关于 dplyr 1.0.0 出来后我想分享的一些东西

作者: 热衷组培的二货潜 | 来源:发表于2020-06-06 22:30 被阅读0次

于 2020-05-29 那天，期盼已久的 dplyr 1.0.0 终于出来了（emm，鸽了半个月）。

dplyr 在出 1.0.0 版本之前不久，于 hadely 在 twitter 发文 dplyr 发布推迟半个月到 29 号，同时也终于把那黄不拉几的 logo 换成了一个更炫目的 logo，新 logo 还是蛮好看的。

不过我还是喜欢粉笔画版本的这个。好了，闲扯就这么多吧，我反正就记得了这个鸽了半个月。

关于 dplyr 1.0.0 的几个我的笔记：

dplyr 1.0.0 出来了，我也该推一波相关资源了。

我想推荐的几本围绕《R for data science》相关的几本书

Tidy evaluation（进化版）：https://tidyeval.tidyverse.org/
《Modern R with the tidyverse》：https://b-rodrigues.github.io/modern_R/
《Statistical Inference via Data Science: A ModernDive into R and the Tidyverse》：https://moderndive.netlify.com/index.html
《The tidyverse style guide（Tidyverse 代码风格指引）》: https://style.tidyverse.org/
《R 数据分析指南与速查手册》：https://bookdown.org/xiao/RAnalysisBook/
《数据科学与 R 语言》：https://bookdown.org/xiangyun/RGraphics/
四川师范大学研究生公选课《数据科学中的 R 语言》：https://bookdown.org/wangminjie/R4DS/

我想推荐的几篇 dplyr 博文：

Tidyverse 学习素材：https://www.stat.cmu.edu/~ryantibs/statcomp/lectures/
Tidyverse 问答社区：https://community.rstudio.com/c/tidyverse
Tidyverse 中包更新消息：https://www.tidyverse.org/blog/
data.table and dplyr（两两对比）：https://atrebas.github.io/post/2019-03-03-datatable-dplyr/
TidyTuesday（数据处理+可视化实例）：https://github.com/rfordatascience/tidytuesday/blob/master/README.md
TidyTuesday twitter 在线shiny app：https://nsgrantham.shinyapps.io/tidytuesdayrocks/
dplyr 操作 50 例（强烈推荐跟一波）：https://www.listendata.com/2016/08/dplyr-tutorial.html
Hot questions for Dplyr（强烈推荐）****：https://www.thetopsites.net/projects/dplyr/ dplyr 处理数据的各种问题收集。

» **记录数据**

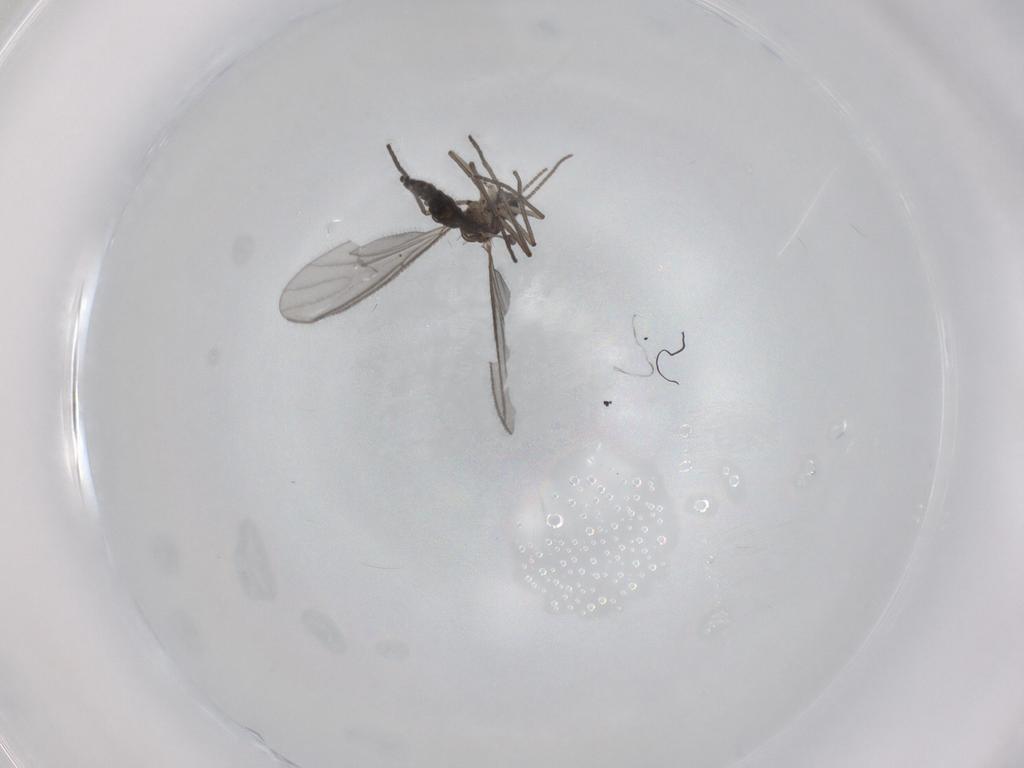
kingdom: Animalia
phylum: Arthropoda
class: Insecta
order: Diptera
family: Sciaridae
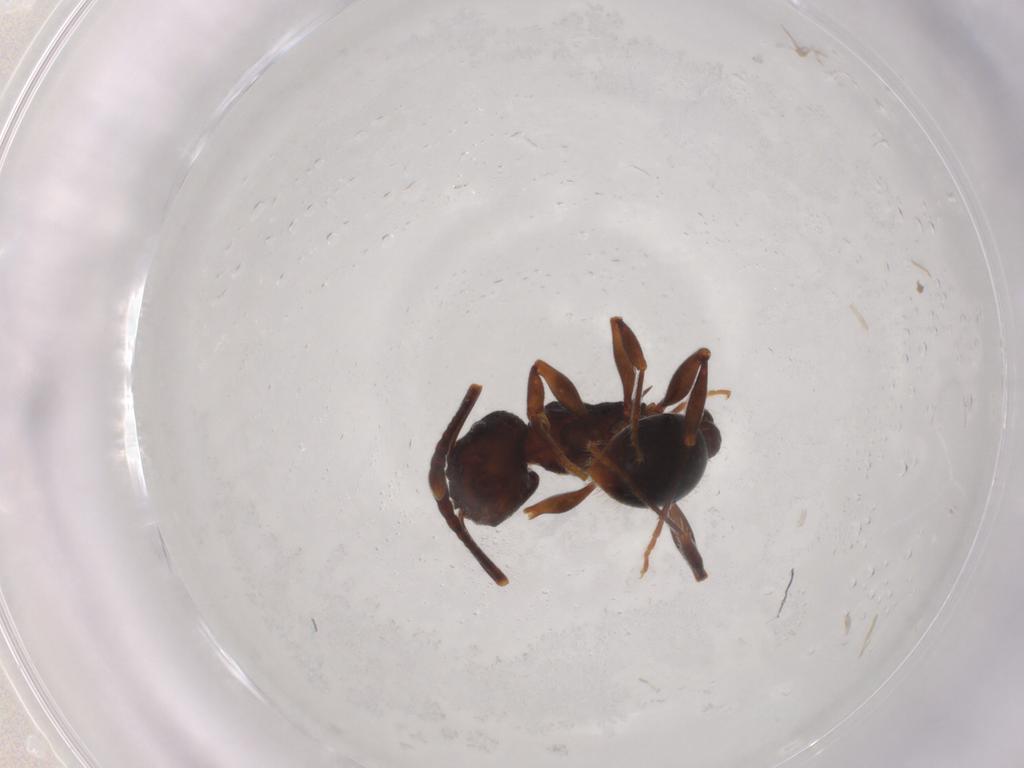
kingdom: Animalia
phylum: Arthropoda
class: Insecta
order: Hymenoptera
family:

» **要做的事**
1: 把关于 dplyr 1.0.0 的这篇短文里的这句话翻成英文："dplyr 1.0.0 出来了，我也该推一波相关资源了。"
2: 关于 dplyr 1.0.0 的这篇短文里，用书名号《》括起来的名称有哪些？全部列出来。
3: 接着关于 dplyr 1.0.0 的这篇短文的最后一句往下写。

» **回答列表**
1: dplyr 1.0.0 is out, so it's time for me to share some related resources too.

2:
《R for data science》
《Modern R with the tidyverse》
《Statistical Inference via Data Science: A ModernDive into R and the Tidyverse》
《The tidyverse style guide（Tidyverse 代码风格指引）》
《R 数据分析指南与速查手册》
《数据科学与 R 语言》
《数据科学中的 R 语言》

3:
知乎张敬信老师的 玩转数据处理120题（R语言tidyverse版本）

玩转数据处理120题之P1-P20（R语言tidyverse版本）

玩转数据处理120题之P21-P50（R语言tidyverse版本）

玩转数据处理120题之P51-P80（R语言tidyverse版本）

玩转数据处理120题之P81-P100（R语言tidyverse版本）

玩转数据处理120题之P101-P120（R语言tidyverse版本）

参考资源：

Tidyverse 包官方更新处：其实看这个就行了，其他的都是这个的衍生。。。
2020-0414-Dplyr across: First look at a new Tidyverse function
2020-0415-The Seven Key Things You Need To Know About dplyr 1.0.0
- twitter 链接：https://twitter.com/dr_keithmcnulty/status/1250404270027026432
- 1. Built in tidyselect
- 1. relocate()
- 1. Superpowered summarise()
- 1. colwise using across()
- 1. new rowwise() grammar
- 1. easy modeling inside dataframes
- 1. nest_by()
2020-04-11-dplyr 1.0 代码示例 ：建议不用看，看官方的示例即可了
Twitter 上 dplyr 的话题标签 #dplyr
Nick Merlino 2020/05/27-My Favorite dplyr 1.0.0 Features
Tidyverse Case Study: Anscombe’s quartet
知乎张敬信老师的 【R语言】dplyr1.0.0新功能解读
2020-0602-dplyr 1.0.0 （58 页 PPT 讲解），可以说是 dplyr 包的发展史了（强烈推荐）。
- twitter 链接：https://twitter.com/rdataberlin/status/1268266145909551106
- github 代码 Rmarkdown 链接：https://github.com/courtiol/Rcourses/tree/master/dplyr_1_0_0

dplyr 1.0.0 小结

那么这一次 dplyr 1.0.0 更新后多了些什么内容呢？又带了怎样更便捷的操作。请允许我一一道来。

dplyr 包中有哪些核心函数呢？

select()：列操作，
rename()：对列进行重命名
mutate()：创建新的列
filter()：行操作，按条件筛选出所需要的行
summarise()：汇总函数
arrange(): 排序函数
*_join()：多个表格（数据）之间的操作
relocate()：更方便的调整列的位置
slice()：功能类似 head() 函数、但是比 head() 函数更为强大，可以输出特定行、最大值的行、最小值的行、随机选择若干行或者百分比行
across()：内置于 summarise()、mutate() 等函数内部，使得数据处理更加简单，取代了之前的一系列 *_if()、*_at()、*_all() 子函数，使得对列可以同时进行多个函数处理。
rowwise(): 使得在 R 中对于数据按照行进行数据分析，比如：感兴趣的列的每一行的统计运算。
c_across(): 常常与 rowwise() 函数连用，行处理中的 across()
...

下面我们来逐一介绍。

select()

按照位置：
- df %>% select(1, 5, 10)
- df %>% select(1:4)
按照名字：
- df %>% select(a, e, j)
- df %>% select(c(a, e, j))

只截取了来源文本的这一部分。